6th International Workshop on Breast Cancer Risk Assessment
Location(s): United States
A high amount of dense breast tissue has been shown to be one of the strongest risk factors for breast cancer, although the specific reason(s) for this is not known. Recent legislation in several states including California require reporting of breast density to women with dense breasts undergoing mammography. Ideally, prior to enacting legislation, there would be guidelines on how best to measure breast density, what risk model to use that includes breast density to report breast cancer risk, as well as a standardized form to communicate this information. Research is ongoing to understand how different technologies that measure breast density relate to both breast cancer detection and breast cancer risk.
Each workshop has had different objectives around the core workshop theme of breast density and cancer risk. This year, our objectives are:
Understand state laws requiring reporting of breast density and provide expert feedback to policymakers regarding implementing reporting breast density to women.
Inform participants on the advances in quantifying breast density and non-density image features and how it relates to breast cancer risk.
Examine the biology and genetics of breast density, how it relates to breast cancer risk, and how this knowledge may lead to better measurement of breast density.
Explore women’s knowledge of breast density and communication of breast density and breast cancer risk in clinical practice.

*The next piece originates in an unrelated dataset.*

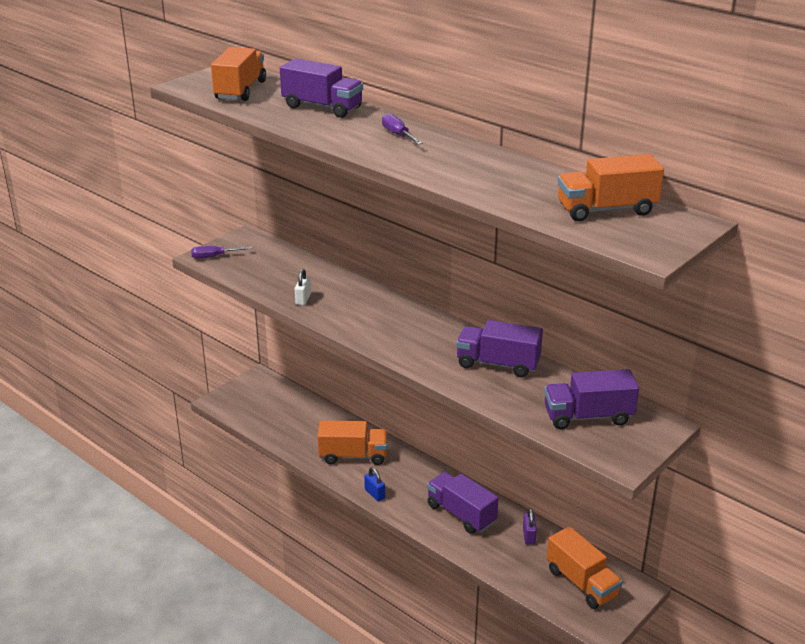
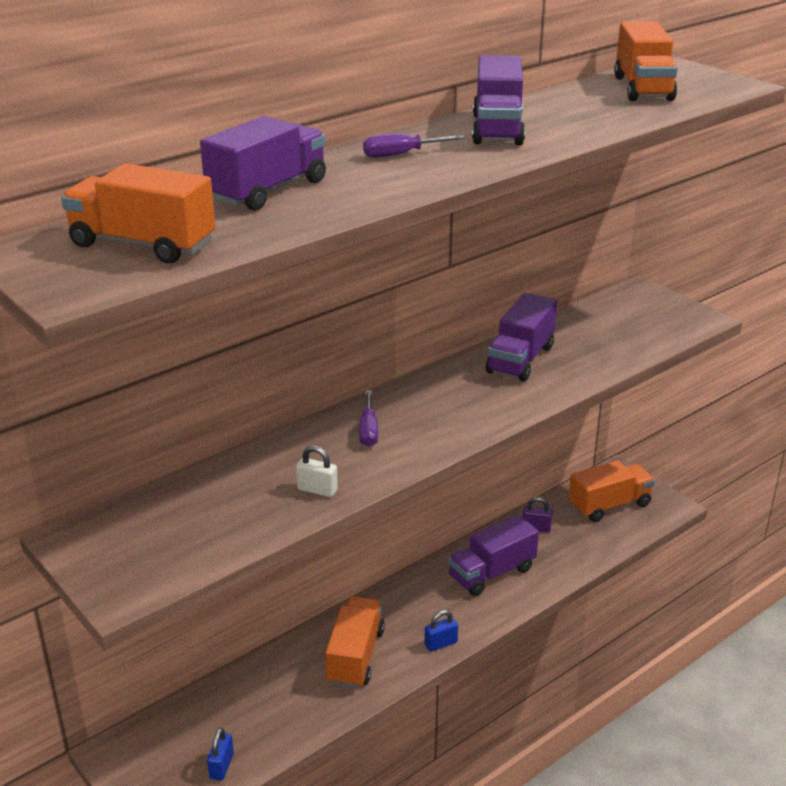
camera: 80 degrees left, 0 degrees up
(214, 257) = (128, 579): purple screwdriver -> purple screwdriver (368, 430)
(253, 417) = (221, 766): none -> blue padlock
(588, 416) = (626, 324): purple truck -> purple truck (497, 129)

The workshop will be held on June 6-7, 2013 in San Francisco, CA at the Kabuki Conference Center. There will be two days of presentations consisting of approximately 15 internationally-recognized invited speakers, and 4 presentations selected from submitted abstracts. In addition, there will be a poster session both days to highlight research from attendees. All registered participants are encouraged to submit an abstract for either poster or oral presentation. All parts of this workshop are devoted to the breast cancer objectives.